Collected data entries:
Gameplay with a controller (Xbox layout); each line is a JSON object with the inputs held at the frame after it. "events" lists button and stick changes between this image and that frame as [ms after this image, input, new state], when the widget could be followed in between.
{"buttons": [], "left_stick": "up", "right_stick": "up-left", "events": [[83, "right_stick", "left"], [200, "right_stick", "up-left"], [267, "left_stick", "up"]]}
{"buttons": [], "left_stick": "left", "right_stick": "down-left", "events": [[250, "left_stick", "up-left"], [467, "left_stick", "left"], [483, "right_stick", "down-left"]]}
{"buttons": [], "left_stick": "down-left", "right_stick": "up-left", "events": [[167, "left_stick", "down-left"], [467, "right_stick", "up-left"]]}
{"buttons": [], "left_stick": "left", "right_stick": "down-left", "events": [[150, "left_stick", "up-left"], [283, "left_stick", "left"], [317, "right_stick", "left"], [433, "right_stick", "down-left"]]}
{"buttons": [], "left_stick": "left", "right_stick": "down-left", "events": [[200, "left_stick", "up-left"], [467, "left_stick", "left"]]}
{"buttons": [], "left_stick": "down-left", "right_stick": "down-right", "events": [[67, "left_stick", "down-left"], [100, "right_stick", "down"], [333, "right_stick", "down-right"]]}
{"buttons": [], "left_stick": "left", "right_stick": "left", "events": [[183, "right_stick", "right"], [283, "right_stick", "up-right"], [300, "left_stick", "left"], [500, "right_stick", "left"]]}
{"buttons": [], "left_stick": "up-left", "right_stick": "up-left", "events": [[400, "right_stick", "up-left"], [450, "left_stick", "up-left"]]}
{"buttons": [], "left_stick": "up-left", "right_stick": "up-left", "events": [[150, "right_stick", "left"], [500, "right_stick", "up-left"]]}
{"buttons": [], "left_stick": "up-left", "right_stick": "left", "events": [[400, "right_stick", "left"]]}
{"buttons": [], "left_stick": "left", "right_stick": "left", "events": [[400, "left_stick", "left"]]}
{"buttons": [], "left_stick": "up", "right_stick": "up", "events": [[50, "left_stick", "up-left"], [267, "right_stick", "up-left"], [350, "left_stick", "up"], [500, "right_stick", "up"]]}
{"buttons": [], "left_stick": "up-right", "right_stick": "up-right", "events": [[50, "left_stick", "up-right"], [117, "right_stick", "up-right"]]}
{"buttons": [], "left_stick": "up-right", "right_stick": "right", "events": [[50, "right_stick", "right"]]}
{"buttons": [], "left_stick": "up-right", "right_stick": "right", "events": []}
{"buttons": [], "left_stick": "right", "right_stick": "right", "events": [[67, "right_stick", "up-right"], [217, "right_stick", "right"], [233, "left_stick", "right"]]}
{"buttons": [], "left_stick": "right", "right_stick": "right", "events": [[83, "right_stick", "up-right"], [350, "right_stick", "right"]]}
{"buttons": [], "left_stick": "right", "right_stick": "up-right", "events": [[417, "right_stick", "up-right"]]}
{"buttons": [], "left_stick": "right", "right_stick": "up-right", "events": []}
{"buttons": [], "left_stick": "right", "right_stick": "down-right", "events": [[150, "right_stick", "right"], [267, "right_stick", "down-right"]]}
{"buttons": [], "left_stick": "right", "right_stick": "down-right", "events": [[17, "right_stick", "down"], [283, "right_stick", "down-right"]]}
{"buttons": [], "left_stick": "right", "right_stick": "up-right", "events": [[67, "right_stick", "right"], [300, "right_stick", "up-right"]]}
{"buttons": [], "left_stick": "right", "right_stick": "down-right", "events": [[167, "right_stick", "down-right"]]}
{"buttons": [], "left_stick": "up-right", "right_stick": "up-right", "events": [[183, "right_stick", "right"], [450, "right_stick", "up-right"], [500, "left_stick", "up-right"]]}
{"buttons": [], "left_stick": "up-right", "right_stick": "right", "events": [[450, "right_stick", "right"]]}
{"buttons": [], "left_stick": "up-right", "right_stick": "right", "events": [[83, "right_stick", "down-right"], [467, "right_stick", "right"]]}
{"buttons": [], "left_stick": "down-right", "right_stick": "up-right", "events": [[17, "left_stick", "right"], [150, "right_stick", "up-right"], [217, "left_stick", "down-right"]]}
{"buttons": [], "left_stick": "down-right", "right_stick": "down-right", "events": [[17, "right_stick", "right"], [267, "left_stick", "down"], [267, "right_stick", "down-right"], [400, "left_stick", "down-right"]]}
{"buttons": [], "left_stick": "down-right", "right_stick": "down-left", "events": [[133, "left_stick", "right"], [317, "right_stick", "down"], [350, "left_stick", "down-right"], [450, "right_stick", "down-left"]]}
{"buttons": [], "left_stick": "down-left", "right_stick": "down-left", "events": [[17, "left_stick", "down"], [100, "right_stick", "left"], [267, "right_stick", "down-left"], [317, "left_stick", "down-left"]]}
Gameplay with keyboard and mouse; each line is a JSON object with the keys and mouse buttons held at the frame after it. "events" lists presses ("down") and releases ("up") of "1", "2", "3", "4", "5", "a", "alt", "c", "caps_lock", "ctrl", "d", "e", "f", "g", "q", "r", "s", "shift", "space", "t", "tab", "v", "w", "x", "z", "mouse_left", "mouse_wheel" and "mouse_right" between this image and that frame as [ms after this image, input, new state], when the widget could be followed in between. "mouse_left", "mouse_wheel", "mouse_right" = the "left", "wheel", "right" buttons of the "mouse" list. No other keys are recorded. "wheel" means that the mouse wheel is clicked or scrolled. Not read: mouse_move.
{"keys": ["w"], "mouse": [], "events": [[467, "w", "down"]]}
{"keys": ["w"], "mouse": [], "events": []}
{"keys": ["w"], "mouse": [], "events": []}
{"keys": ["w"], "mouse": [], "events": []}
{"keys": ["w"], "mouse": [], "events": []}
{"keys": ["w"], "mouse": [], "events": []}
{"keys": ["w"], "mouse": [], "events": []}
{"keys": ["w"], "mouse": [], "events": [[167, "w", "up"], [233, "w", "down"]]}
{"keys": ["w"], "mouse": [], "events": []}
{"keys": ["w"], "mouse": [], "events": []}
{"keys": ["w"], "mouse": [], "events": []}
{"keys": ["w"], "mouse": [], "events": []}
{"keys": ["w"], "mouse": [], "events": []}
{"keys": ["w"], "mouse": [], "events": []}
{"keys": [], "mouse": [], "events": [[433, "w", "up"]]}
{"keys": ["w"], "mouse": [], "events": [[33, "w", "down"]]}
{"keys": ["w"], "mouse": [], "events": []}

— Work request —
Every single entry is to be retyped exactly.

— Worked solution —
Gameplay with a controller (Xbox layout); each line is a JSON object with the inputs held at the frame after it. "events" lists button and stick changes between this image and that frame as [ms after this image, input, new state], when the widget could be followed in between.
{"buttons": [], "left_stick": "up", "right_stick": "up-left", "events": [[83, "right_stick", "left"], [200, "right_stick", "up-left"], [267, "left_stick", "up"]]}
{"buttons": [], "left_stick": "left", "right_stick": "down-left", "events": [[250, "left_stick", "up-left"], [467, "left_stick", "left"], [483, "right_stick", "down-left"]]}
{"buttons": [], "left_stick": "down-left", "right_stick": "up-left", "events": [[167, "left_stick", "down-left"], [467, "right_stick", "up-left"]]}
{"buttons": [], "left_stick": "left", "right_stick": "down-left", "events": [[150, "left_stick", "up-left"], [283, "left_stick", "left"], [317, "right_stick", "left"], [433, "right_stick", "down-left"]]}
{"buttons": [], "left_stick": "left", "right_stick": "down-left", "events": [[200, "left_stick", "up-left"], [467, "left_stick", "left"]]}
{"buttons": [], "left_stick": "down-left", "right_stick": "down-right", "events": [[67, "left_stick", "down-left"], [100, "right_stick", "down"], [333, "right_stick", "down-right"]]}
{"buttons": [], "left_stick": "left", "right_stick": "left", "events": [[183, "right_stick", "right"], [283, "right_stick", "up-right"], [300, "left_stick", "left"], [500, "right_stick", "left"]]}
{"buttons": [], "left_stick": "up-left", "right_stick": "up-left", "events": [[400, "right_stick", "up-left"], [450, "left_stick", "up-left"]]}
{"buttons": [], "left_stick": "up-left", "right_stick": "up-left", "events": [[150, "right_stick", "left"], [500, "right_stick", "up-left"]]}
{"buttons": [], "left_stick": "up-left", "right_stick": "left", "events": [[400, "right_stick", "left"]]}
{"buttons": [], "left_stick": "left", "right_stick": "left", "events": [[400, "left_stick", "left"]]}
{"buttons": [], "left_stick": "up", "right_stick": "up", "events": [[50, "left_stick", "up-left"], [267, "right_stick", "up-left"], [350, "left_stick", "up"], [500, "right_stick", "up"]]}
{"buttons": [], "left_stick": "up-right", "right_stick": "up-right", "events": [[50, "left_stick", "up-right"], [117, "right_stick", "up-right"]]}
{"buttons": [], "left_stick": "up-right", "right_stick": "right", "events": [[50, "right_stick", "right"]]}
{"buttons": [], "left_stick": "up-right", "right_stick": "right", "events": []}
{"buttons": [], "left_stick": "right", "right_stick": "right", "events": [[67, "right_stick", "up-right"], [217, "right_stick", "right"], [233, "left_stick", "right"]]}
{"buttons": [], "left_stick": "right", "right_stick": "right", "events": [[83, "right_stick", "up-right"], [350, "right_stick", "right"]]}
{"buttons": [], "left_stick": "right", "right_stick": "up-right", "events": [[417, "right_stick", "up-right"]]}
{"buttons": [], "left_stick": "right", "right_stick": "up-right", "events": []}
{"buttons": [], "left_stick": "right", "right_stick": "down-right", "events": [[150, "right_stick", "right"], [267, "right_stick", "down-right"]]}
{"buttons": [], "left_stick": "right", "right_stick": "down-right", "events": [[17, "right_stick", "down"], [283, "right_stick", "down-right"]]}
{"buttons": [], "left_stick": "right", "right_stick": "up-right", "events": [[67, "right_stick", "right"], [300, "right_stick", "up-right"]]}
{"buttons": [], "left_stick": "right", "right_stick": "down-right", "events": [[167, "right_stick", "down-right"]]}
{"buttons": [], "left_stick": "up-right", "right_stick": "up-right", "events": [[183, "right_stick", "right"], [450, "right_stick", "up-right"], [500, "left_stick", "up-right"]]}
{"buttons": [], "left_stick": "up-right", "right_stick": "right", "events": [[450, "right_stick", "right"]]}
{"buttons": [], "left_stick": "up-right", "right_stick": "right", "events": [[83, "right_stick", "down-right"], [467, "right_stick", "right"]]}
{"buttons": [], "left_stick": "down-right", "right_stick": "up-right", "events": [[17, "left_stick", "right"], [150, "right_stick", "up-right"], [217, "left_stick", "down-right"]]}
{"buttons": [], "left_stick": "down-right", "right_stick": "down-right", "events": [[17, "right_stick", "right"], [267, "left_stick", "down"], [267, "right_stick", "down-right"], [400, "left_stick", "down-right"]]}
{"buttons": [], "left_stick": "down-right", "right_stick": "down-left", "events": [[133, "left_stick", "right"], [317, "right_stick", "down"], [350, "left_stick", "down-right"], [450, "right_stick", "down-left"]]}
{"buttons": [], "left_stick": "down-left", "right_stick": "down-left", "events": [[17, "left_stick", "down"], [100, "right_stick", "left"], [267, "right_stick", "down-left"], [317, "left_stick", "down-left"]]}
Gameplay with keyboard and mouse; each line is a JSON object with the keys and mouse buttons held at the frame after it. "events" lists presses ("down") and releases ("up") of "1", "2", "3", "4", "5", "a", "alt", "c", "caps_lock", "ctrl", "d", "e", "f", "g", "q", "r", "s", "shift", "space", "t", "tab", "v", "w", "x", "z", "mouse_left", "mouse_wheel" and "mouse_right" between this image and that frame as [ms after this image, input, new state], when the widget could be followed in between. "mouse_left", "mouse_wheel", "mouse_right" = the "left", "wheel", "right" buttons of the "mouse" list. No other keys are recorded. "wheel" means that the mouse wheel is clicked or scrolled. Not read: mouse_move.
{"keys": ["w"], "mouse": [], "events": [[467, "w", "down"]]}
{"keys": ["w"], "mouse": [], "events": []}
{"keys": ["w"], "mouse": [], "events": []}
{"keys": ["w"], "mouse": [], "events": []}
{"keys": ["w"], "mouse": [], "events": []}
{"keys": ["w"], "mouse": [], "events": []}
{"keys": ["w"], "mouse": [], "events": []}
{"keys": ["w"], "mouse": [], "events": [[167, "w", "up"], [233, "w", "down"]]}
{"keys": ["w"], "mouse": [], "events": []}
{"keys": ["w"], "mouse": [], "events": []}
{"keys": ["w"], "mouse": [], "events": []}
{"keys": ["w"], "mouse": [], "events": []}
{"keys": ["w"], "mouse": [], "events": []}
{"keys": ["w"], "mouse": [], "events": []}
{"keys": [], "mouse": [], "events": [[433, "w", "up"]]}
{"keys": ["w"], "mouse": [], "events": [[33, "w", "down"]]}
{"keys": ["w"], "mouse": [], "events": []}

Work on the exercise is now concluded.